Exercise details ->
Word for word, reproduce each of the entries.

Provided data ->
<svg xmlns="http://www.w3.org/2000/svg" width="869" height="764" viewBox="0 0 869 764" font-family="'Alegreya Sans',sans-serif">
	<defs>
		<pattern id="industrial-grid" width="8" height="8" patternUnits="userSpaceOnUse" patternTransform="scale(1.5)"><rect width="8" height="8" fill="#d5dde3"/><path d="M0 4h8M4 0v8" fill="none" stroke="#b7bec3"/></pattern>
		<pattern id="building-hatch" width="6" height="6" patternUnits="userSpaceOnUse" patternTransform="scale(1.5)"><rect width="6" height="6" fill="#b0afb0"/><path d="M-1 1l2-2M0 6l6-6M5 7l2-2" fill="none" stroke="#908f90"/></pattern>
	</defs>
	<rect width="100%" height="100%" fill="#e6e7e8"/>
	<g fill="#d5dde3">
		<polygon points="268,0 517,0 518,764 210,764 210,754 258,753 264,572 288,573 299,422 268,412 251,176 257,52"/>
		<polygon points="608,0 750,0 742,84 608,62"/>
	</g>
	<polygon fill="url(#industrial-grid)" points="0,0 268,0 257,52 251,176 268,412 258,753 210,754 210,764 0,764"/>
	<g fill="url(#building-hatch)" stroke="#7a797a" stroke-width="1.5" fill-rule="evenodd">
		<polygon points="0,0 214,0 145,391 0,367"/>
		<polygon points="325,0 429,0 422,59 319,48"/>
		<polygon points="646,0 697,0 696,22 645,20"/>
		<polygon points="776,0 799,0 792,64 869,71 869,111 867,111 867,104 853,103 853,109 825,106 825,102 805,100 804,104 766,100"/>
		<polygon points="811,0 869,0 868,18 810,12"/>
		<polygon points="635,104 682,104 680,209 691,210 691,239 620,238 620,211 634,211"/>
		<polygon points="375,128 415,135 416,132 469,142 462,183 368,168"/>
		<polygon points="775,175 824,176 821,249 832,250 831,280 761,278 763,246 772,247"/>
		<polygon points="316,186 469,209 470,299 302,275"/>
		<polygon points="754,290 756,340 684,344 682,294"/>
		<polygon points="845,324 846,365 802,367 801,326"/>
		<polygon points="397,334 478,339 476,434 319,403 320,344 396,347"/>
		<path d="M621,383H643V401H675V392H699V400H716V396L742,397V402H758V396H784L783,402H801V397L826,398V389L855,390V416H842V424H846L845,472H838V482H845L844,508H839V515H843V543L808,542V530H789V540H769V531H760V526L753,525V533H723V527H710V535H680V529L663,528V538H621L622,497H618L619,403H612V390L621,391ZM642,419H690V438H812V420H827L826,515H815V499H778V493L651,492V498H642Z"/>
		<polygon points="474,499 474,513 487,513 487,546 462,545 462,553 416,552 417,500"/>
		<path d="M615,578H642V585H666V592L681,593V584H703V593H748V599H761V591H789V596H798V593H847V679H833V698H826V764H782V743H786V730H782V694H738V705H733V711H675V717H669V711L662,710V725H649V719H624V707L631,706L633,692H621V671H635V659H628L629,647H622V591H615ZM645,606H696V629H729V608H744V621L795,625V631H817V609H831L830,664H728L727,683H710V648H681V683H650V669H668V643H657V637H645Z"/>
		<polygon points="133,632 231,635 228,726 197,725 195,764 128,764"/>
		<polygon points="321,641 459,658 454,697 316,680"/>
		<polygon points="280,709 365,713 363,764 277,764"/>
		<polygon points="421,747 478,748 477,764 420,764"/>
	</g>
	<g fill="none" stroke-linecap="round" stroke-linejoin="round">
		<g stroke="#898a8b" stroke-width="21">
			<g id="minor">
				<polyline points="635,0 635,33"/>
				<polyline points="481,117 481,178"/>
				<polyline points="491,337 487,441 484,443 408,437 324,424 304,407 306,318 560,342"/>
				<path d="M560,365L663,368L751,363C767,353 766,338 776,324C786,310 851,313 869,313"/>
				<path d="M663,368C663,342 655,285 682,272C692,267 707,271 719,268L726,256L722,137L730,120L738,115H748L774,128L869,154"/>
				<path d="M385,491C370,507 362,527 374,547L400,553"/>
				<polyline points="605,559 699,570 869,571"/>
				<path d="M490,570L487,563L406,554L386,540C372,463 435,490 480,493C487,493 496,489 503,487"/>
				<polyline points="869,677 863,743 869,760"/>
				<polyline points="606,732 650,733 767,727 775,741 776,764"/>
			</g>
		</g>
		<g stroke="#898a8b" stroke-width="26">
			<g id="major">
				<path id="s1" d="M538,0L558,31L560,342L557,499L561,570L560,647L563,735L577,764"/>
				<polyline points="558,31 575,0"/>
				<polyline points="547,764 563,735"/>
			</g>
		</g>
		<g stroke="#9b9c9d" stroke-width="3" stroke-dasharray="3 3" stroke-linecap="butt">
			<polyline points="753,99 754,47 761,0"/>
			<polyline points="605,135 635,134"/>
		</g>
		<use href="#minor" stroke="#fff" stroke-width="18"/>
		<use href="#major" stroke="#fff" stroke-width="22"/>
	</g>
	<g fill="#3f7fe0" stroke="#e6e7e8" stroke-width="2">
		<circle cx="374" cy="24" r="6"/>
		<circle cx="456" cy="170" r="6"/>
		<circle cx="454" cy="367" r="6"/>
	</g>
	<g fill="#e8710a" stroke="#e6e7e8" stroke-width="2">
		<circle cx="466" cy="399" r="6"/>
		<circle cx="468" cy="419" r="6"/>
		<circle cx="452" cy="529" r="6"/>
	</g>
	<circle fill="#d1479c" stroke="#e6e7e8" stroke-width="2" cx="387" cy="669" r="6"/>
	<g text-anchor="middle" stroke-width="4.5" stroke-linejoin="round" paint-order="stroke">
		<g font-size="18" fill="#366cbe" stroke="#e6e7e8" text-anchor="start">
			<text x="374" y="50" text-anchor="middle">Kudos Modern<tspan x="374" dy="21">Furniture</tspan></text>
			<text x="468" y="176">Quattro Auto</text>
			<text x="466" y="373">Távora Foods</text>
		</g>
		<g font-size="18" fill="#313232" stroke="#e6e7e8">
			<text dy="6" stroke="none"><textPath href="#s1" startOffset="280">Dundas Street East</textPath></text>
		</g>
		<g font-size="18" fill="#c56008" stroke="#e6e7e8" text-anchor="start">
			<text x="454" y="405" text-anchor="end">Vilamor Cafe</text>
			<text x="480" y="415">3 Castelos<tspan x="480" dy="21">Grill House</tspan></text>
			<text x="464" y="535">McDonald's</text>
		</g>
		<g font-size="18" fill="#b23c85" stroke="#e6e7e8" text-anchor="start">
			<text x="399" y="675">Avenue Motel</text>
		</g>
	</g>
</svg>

Your solution ->
<svg xmlns="http://www.w3.org/2000/svg" width="869" height="764" viewBox="0 0 869 764" font-family="'Alegreya Sans',sans-serif">
	<defs>
		<pattern id="industrial-grid" width="8" height="8" patternUnits="userSpaceOnUse" patternTransform="scale(1.5)"><rect width="8" height="8" fill="#d5dde3"/><path d="M0 4h8M4 0v8" fill="none" stroke="#b7bec3"/></pattern>
		<pattern id="building-hatch" width="6" height="6" patternUnits="userSpaceOnUse" patternTransform="scale(1.5)"><rect width="6" height="6" fill="#b0afb0"/><path d="M-1 1l2-2M0 6l6-6M5 7l2-2" fill="none" stroke="#908f90"/></pattern>
	</defs>
	<rect width="100%" height="100%" fill="#e6e7e8"/>
	<g fill="#d5dde3">
		<polygon points="268,0 517,0 518,764 210,764 210,754 258,753 264,572 288,573 299,422 268,412 251,176 257,52"/>
		<polygon points="608,0 750,0 742,84 608,62"/>
	</g>
	<polygon fill="url(#industrial-grid)" points="0,0 268,0 257,52 251,176 268,412 258,753 210,754 210,764 0,764"/>
	<g fill="url(#building-hatch)" stroke="#7a797a" stroke-width="1.5" fill-rule="evenodd">
		<polygon points="0,0 214,0 145,391 0,367"/>
		<polygon points="325,0 429,0 422,59 319,48"/>
		<polygon points="646,0 697,0 696,22 645,20"/>
		<polygon points="776,0 799,0 792,64 869,71 869,111 867,111 867,104 853,103 853,109 825,106 825,102 805,100 804,104 766,100"/>
		<polygon points="811,0 869,0 868,18 810,12"/>
		<polygon points="635,104 682,104 680,209 691,210 691,239 620,238 620,211 634,211"/>
		<polygon points="375,128 415,135 416,132 469,142 462,183 368,168"/>
		<polygon points="775,175 824,176 821,249 832,250 831,280 761,278 763,246 772,247"/>
		<polygon points="316,186 469,209 470,299 302,275"/>
		<polygon points="754,290 756,340 684,344 682,294"/>
		<polygon points="845,324 846,365 802,367 801,326"/>
		<polygon points="397,334 478,339 476,434 319,403 320,344 396,347"/>
		<path d="M621,383H643V401H675V392H699V400H716V396L742,397V402H758V396H784L783,402H801V397L826,398V389L855,390V416H842V424H846L845,472H838V482H845L844,508H839V515H843V543L808,542V530H789V540H769V531H760V526L753,525V533H723V527H710V535H680V529L663,528V538H621L622,497H618L619,403H612V390L621,391ZM642,419H690V438H812V420H827L826,515H815V499H778V493L651,492V498H642Z"/>
		<polygon points="474,499 474,513 487,513 487,546 462,545 462,553 416,552 417,500"/>
		<path d="M615,578H642V585H666V592L681,593V584H703V593H748V599H761V591H789V596H798V593H847V679H833V698H826V764H782V743H786V730H782V694H738V705H733V711H675V717H669V711L662,710V725H649V719H624V707L631,706L633,692H621V671H635V659H628L629,647H622V591H615ZM645,606H696V629H729V608H744V621L795,625V631H817V609H831L830,664H728L727,683H710V648H681V683H650V669H668V643H657V637H645Z"/>
		<polygon points="133,632 231,635 228,726 197,725 195,764 128,764"/>
		<polygon points="321,641 459,658 454,697 316,680"/>
		<polygon points="280,709 365,713 363,764 277,764"/>
		<polygon points="421,747 478,748 477,764 420,764"/>
	</g>
	<g fill="none" stroke-linecap="round" stroke-linejoin="round">
		<g stroke="#898a8b" stroke-width="21">
			<g id="minor">
				<polyline points="635,0 635,33"/>
				<polyline points="481,117 481,178"/>
				<polyline points="491,337 487,441 484,443 408,437 324,424 304,407 306,318 560,342"/>
				<path d="M560,365L663,368L751,363C767,353 766,338 776,324C786,310 851,313 869,313"/>
				<path d="M663,368C663,342 655,285 682,272C692,267 707,271 719,268L726,256L722,137L730,120L738,115H748L774,128L869,154"/>
				<path d="M385,491C370,507 362,527 374,547L400,553"/>
				<polyline points="605,559 699,570 869,571"/>
				<path d="M490,570L487,563L406,554L386,540C372,463 435,490 480,493C487,493 496,489 503,487"/>
				<polyline points="869,677 863,743 869,760"/>
				<polyline points="606,732 650,733 767,727 775,741 776,764"/>
			</g>
		</g>
		<g stroke="#898a8b" stroke-width="26">
			<g id="major">
				<path id="s1" d="M538,0L558,31L560,342L557,499L561,570L560,647L563,735L577,764"/>
				<polyline points="558,31 575,0"/>
				<polyline points="547,764 563,735"/>
			</g>
		</g>
		<g stroke="#9b9c9d" stroke-width="3" stroke-dasharray="3 3" stroke-linecap="butt">
			<polyline points="753,99 754,47 761,0"/>
			<polyline points="605,135 635,134"/>
		</g>
		<use href="#minor" stroke="#fff" stroke-width="18"/>
		<use href="#major" stroke="#fff" stroke-width="22"/>
	</g>
	<g fill="#3f7fe0" stroke="#e6e7e8" stroke-width="2">
		<circle cx="374" cy="24" r="6"/>
		<circle cx="456" cy="170" r="6"/>
		<circle cx="454" cy="367" r="6"/>
	</g>
	<g fill="#e8710a" stroke="#e6e7e8" stroke-width="2">
		<circle cx="466" cy="399" r="6"/>
		<circle cx="468" cy="419" r="6"/>
		<circle cx="452" cy="529" r="6"/>
	</g>
	<circle fill="#d1479c" stroke="#e6e7e8" stroke-width="2" cx="387" cy="669" r="6"/>
	<g text-anchor="middle" stroke-width="4.5" stroke-linejoin="round" paint-order="stroke">
		<g font-size="18" fill="#366cbe" stroke="#e6e7e8" text-anchor="start">
			<text x="374" y="50" text-anchor="middle">Kudos Modern<tspan x="374" dy="21">Furniture</tspan></text>
			<text x="468" y="176">Quattro Auto</text>
			<text x="466" y="373">Távora Foods</text>
		</g>
		<g font-size="18" fill="#313232" stroke="#e6e7e8">
			<text dy="6" stroke="none"><textPath href="#s1" startOffset="280">Dundas Street East</textPath></text>
		</g>
		<g font-size="18" fill="#c56008" stroke="#e6e7e8" text-anchor="start">
			<text x="454" y="405" text-anchor="end">Vilamor Cafe</text>
			<text x="480" y="415">3 Castelos<tspan x="480" dy="21">Grill House</tspan></text>
			<text x="464" y="535">McDonald's</text>
		</g>
		<g font-size="18" fill="#b23c85" stroke="#e6e7e8" text-anchor="start">
			<text x="399" y="675">Avenue Motel</text>
		</g>
	</g>
</svg>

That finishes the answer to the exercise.